В виде уступки этим законным правам его, — никогда, впрочем, ясно не формулированным, — и в ограждение ответственности нашего Карпо перед всякими директорами и инспекторами, на первые скамейки садились ученики, которые действительно «чисто писали» и рисовали, и даже имели для этого особые тетрадки с красивыми каллиграфическими надписями, не лишёнными тщеславия, а подчас и остроумия. На одних просто изображалось расписными готическими буквами: «Сия тетрадь принадлежит ученику третьего класса благородного пансиона крутогорской гимназии такому-то». На других к этому гонорному заглавию прибавлялись в виде эпиграфа разные стишки, как например: «Сия тетрадь моя, владею ею я; кто её измажет, того Бог накажет». Или: «Не смеет никто взять сию мою тетрадь; кто ж возьмёт без спроса — останется без носа», и тому подобные, не особенно хитро сплетённые поэтические размышления и афоризмы. Любителей чистописания, большею частью отъявленных ленивцев, класс высылал на первые скамьи, как авангард, предназначенный прикрывать собою безопасность остальной армии. Это была их обязательная повинность перед нами.

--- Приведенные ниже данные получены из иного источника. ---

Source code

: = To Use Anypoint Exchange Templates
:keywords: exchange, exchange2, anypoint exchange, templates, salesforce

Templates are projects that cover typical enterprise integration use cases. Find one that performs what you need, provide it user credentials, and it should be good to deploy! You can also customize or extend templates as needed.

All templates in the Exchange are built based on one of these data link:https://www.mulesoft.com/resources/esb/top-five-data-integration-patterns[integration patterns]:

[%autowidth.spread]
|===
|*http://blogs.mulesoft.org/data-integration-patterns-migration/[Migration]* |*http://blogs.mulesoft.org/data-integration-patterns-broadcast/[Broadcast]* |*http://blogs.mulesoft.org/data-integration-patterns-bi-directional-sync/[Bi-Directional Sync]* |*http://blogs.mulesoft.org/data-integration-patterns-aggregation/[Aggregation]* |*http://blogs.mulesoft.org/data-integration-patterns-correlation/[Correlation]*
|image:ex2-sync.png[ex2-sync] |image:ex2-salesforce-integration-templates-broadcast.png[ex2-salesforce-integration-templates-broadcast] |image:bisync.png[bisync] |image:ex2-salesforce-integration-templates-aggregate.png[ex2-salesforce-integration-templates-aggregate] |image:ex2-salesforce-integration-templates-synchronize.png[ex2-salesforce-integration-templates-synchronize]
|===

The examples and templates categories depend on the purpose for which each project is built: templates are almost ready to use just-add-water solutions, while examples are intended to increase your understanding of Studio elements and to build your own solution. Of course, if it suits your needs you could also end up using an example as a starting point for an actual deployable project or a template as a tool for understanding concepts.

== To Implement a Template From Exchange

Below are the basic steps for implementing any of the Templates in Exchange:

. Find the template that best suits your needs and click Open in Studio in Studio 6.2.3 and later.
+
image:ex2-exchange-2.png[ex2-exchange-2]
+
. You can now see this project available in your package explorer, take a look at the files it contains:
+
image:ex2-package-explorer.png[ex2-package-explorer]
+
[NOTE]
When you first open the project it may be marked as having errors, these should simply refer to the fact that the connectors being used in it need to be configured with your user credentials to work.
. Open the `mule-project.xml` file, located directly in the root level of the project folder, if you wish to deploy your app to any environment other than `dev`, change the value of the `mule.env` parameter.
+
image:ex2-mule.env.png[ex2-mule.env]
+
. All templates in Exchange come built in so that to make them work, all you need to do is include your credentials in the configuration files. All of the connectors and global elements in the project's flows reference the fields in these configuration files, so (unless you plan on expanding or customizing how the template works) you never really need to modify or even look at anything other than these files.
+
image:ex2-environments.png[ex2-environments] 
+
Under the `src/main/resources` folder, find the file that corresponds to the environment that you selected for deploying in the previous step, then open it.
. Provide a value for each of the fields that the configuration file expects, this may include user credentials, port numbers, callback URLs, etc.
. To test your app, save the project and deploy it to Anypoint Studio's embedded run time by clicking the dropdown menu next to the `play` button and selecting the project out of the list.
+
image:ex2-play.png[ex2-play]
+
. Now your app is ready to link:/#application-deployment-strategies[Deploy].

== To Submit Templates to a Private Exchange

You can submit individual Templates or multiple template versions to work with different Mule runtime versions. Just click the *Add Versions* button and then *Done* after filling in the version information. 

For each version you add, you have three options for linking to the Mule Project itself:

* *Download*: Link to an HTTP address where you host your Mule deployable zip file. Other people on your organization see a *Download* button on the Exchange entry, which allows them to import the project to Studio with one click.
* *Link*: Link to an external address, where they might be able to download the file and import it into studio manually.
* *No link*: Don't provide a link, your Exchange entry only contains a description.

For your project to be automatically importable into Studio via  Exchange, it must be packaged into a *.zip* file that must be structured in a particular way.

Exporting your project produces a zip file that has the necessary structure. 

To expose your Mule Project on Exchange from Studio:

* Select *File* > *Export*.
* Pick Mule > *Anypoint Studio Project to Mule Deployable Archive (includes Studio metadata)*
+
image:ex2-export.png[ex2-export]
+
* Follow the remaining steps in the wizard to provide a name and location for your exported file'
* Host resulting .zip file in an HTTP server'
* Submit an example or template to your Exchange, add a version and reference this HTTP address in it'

Карпо был доволен-предоволен, если хотя на передних лавках сидели в сколько-нибудь правдоподобном количестве рисовальщики и чистописальщики. На вторые лавки он ещё рисковал заглядывать кое-когда, на всякий случай, уголком глаза, не объявится ли вдруг и там, паче всякого чаяния, любитель чертёжных искусств; но уж на задние парты и заглядывать не пытался! Напротив того, он старался так делать, как будто их вовсе и в классе не стояло, этих непокорных, отпетых задних парт, как будто на них и не сидел никто ни за географиями, ни за переводами.
Всем эти никогда не чистописавшим и не рисовавшим он аккуратно и не говоря ни слова великодушно выводил каждое первое число «три в месячных», и если ставил иногда «два», то только в случае горьких обид, претерпенных им от одного из этих «иноплеменных». Но стоило даже и «иноплеменному» сесть в конце месяца на переднюю лавку и попросить у Карпо «оригинал» головки или ножки, то, растроганный до глубины души такой неожиданной любезностью, Карпо непременно ставил лукавому льстецу четыре вместо трёх; а если он и действительно пытался нарисовать или написать что-нибудь смысл имеющее, то даже и пять. Само собою разумеется, что присяжные писальщики и рисовальщики первых скамей бессменно катались на пятёрках у щедрого Карпо, что для них большею частию было ещё никогда не испытанною новостью.